Teaching young children (and adults) how to cough and sneeze into a tissue to minimise the spread of germs, and quarantining sick people are the most effective measures to prevent illnesses.
Avoiding house-overcrowding, cold and damp houses, and smoke exposure is also important. Eating a well-balanced diet, with plenty of fruit and vegetables, is always recommended. Immunisation (including pneumococcal and flu vaccination) is also important. Young children and the elderly have the highest rates of influenza, and influenza causes significant disease.
Virus particles from sneezing or coughing can stay on surfaces for some time, so handwashing is also a simple prevention measure. Wash your hands frequently, especially before you touch babies or children, if you are unwell.
Red flags for medical review of recurrent symptoms include:
● Persistent moist cough for longer than a month's duration
● Recurrent significant respiratory tract infections (ie frequent ear infections, pneumonia, tonsillitis)

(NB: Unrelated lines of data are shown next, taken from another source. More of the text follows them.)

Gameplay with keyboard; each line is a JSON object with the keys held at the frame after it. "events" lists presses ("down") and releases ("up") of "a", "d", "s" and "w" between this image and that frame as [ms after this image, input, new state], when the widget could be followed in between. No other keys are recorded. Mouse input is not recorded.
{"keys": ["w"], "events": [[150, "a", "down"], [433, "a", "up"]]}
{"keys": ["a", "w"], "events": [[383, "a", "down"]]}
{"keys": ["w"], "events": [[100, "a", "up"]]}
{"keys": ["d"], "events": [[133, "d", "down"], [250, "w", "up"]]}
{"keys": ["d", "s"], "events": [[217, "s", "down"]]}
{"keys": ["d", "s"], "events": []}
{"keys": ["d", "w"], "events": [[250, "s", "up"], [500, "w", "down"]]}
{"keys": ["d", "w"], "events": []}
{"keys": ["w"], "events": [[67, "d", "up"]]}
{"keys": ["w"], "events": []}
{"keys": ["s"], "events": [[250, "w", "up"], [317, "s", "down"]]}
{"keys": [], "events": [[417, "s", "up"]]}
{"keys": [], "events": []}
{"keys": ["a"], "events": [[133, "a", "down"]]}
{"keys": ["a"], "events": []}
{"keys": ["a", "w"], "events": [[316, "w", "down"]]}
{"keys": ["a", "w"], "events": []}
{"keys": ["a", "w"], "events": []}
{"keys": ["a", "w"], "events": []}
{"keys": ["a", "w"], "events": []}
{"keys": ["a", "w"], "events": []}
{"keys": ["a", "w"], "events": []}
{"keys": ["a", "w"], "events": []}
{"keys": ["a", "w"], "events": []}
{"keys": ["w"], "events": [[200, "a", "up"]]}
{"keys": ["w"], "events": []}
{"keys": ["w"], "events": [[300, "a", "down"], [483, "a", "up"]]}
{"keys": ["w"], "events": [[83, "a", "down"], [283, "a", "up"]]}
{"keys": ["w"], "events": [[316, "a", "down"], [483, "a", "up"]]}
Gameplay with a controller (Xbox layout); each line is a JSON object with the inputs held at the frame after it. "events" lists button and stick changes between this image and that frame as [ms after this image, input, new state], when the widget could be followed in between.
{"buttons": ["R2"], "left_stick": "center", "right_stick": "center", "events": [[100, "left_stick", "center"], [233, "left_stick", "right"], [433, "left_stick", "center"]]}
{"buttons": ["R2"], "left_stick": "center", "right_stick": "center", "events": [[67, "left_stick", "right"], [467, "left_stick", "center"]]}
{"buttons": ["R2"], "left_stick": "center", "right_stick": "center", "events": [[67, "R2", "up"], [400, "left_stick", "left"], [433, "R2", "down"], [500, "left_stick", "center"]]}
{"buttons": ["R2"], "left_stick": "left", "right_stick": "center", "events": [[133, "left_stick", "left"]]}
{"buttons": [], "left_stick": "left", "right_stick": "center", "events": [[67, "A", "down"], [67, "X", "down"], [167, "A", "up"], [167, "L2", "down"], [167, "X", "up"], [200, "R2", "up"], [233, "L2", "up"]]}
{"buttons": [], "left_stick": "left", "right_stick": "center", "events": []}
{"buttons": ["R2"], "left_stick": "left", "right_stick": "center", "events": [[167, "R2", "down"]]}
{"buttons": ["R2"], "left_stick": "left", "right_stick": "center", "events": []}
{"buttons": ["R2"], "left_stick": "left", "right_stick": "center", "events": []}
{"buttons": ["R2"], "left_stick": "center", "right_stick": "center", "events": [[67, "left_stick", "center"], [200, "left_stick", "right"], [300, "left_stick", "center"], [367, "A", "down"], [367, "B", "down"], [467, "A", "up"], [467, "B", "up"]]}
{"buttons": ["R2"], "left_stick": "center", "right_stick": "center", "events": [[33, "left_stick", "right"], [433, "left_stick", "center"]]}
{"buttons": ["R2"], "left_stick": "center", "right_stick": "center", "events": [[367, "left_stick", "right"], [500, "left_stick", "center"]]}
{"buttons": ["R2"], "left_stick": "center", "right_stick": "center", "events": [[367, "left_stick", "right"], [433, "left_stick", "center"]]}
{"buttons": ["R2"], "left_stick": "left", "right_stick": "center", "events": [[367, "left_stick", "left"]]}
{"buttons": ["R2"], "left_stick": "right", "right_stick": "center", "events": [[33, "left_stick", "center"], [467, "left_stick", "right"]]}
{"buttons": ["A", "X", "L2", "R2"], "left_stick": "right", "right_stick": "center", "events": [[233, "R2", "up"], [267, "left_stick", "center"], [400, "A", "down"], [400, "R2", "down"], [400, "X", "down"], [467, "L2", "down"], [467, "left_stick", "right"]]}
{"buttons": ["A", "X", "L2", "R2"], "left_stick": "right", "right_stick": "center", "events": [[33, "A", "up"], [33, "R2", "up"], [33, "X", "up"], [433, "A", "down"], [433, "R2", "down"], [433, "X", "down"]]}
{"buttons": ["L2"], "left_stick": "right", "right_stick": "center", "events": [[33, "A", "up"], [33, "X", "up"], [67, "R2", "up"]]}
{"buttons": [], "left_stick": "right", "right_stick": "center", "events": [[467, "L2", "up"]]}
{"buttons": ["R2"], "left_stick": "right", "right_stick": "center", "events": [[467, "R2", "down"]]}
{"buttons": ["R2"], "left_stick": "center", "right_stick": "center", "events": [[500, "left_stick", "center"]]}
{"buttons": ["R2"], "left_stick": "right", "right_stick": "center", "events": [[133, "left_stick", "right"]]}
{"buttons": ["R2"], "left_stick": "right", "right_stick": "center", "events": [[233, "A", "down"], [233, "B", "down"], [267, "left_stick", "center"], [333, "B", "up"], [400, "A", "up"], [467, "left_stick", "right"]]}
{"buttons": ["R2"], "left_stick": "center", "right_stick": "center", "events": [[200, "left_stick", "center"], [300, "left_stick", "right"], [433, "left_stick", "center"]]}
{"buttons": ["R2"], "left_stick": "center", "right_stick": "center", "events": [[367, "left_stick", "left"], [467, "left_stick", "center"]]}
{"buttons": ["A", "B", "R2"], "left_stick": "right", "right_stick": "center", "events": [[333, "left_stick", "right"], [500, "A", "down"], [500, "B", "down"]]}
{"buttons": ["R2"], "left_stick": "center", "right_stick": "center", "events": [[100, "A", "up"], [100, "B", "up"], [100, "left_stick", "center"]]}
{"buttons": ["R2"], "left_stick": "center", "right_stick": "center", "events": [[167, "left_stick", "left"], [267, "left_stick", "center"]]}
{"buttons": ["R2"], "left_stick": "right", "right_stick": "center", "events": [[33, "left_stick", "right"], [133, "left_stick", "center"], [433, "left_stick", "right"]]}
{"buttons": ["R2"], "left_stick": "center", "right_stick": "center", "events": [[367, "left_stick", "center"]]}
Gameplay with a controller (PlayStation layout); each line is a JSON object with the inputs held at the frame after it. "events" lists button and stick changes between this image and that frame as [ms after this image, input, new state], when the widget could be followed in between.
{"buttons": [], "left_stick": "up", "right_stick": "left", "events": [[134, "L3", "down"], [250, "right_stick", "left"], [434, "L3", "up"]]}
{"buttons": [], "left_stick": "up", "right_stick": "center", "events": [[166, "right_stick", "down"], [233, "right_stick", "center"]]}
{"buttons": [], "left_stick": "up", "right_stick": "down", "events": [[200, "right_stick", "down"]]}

● Other recurrent infections (ie fungal skin infections, boils, abscesses)
● Growth concerns
● Parental concern
Parents should always seek review by their GP or urgent doctor if they have any concerns, or they feel that their child is getting worse. Repeated clinical review may be needed, particularly if a child isn’t improving and/or their symptoms are worsening. Some symptoms, like a cough or coryza, can last for up to three weeks. Antibiotics will generally not shorten the duration of these symptoms.
RTIs are a common childhood problem, and something all children are going to go through at some point. Most simply require supportive care at home – in other words, cuddling up on the couch, lemon and honey drink at the ready – accepting the old adage, ‘this too shall pass’.
Dr Anne Tait is a general paediatrician employed at Starship Children’s Hospital who also works in private practice at Auckland Medical Specialists. She has an interest in all areas of children’s health and wellbeing.